*WHAT IS BEING ASKED:* Every line of the records that holds the word "refclk" should be copied out.

*SUPPLIED RECORDS:*
══════════════════════════════

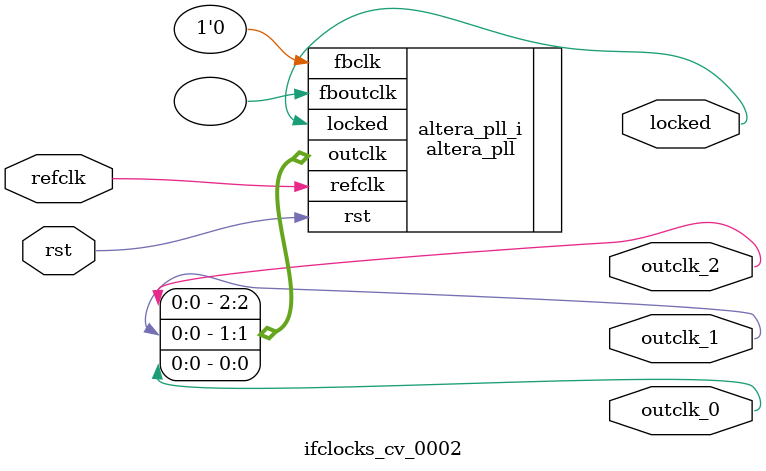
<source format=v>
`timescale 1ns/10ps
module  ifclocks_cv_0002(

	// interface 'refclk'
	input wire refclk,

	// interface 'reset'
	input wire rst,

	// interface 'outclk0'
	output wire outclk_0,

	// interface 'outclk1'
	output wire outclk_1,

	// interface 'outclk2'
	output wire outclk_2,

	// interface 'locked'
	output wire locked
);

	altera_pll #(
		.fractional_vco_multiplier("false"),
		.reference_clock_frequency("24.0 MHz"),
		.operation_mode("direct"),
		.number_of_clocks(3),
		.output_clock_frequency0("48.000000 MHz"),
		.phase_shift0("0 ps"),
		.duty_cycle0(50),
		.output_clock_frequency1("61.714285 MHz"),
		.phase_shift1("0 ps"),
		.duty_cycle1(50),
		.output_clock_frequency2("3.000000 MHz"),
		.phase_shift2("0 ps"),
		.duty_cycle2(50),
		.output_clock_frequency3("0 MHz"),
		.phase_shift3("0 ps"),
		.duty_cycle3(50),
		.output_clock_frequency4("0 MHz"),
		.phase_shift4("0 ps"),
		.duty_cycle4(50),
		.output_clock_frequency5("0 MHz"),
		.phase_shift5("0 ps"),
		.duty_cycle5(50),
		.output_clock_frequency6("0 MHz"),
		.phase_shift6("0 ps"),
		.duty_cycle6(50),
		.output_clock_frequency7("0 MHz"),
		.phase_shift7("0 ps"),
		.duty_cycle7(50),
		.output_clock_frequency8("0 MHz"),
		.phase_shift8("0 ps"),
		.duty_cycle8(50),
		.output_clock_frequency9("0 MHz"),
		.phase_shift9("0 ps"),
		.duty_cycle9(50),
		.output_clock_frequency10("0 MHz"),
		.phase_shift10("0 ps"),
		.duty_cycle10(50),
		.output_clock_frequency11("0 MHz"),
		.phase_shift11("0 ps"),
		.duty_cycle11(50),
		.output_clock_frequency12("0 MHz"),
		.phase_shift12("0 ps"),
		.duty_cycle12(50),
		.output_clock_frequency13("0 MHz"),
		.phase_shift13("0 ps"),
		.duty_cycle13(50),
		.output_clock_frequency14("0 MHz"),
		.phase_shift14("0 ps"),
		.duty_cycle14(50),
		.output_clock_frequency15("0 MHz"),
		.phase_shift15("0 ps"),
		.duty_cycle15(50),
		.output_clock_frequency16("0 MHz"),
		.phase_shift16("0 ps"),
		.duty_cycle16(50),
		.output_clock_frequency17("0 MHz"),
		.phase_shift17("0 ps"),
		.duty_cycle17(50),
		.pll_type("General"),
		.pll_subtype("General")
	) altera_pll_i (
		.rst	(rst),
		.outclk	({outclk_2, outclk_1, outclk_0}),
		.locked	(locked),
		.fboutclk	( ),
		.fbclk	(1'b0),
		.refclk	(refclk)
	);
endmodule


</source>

══════════════════════════════

*RESPONSE FOR THIS EXERCISE:*
	// interface 'refclk'
	input wire refclk,
		.refclk	(refclk)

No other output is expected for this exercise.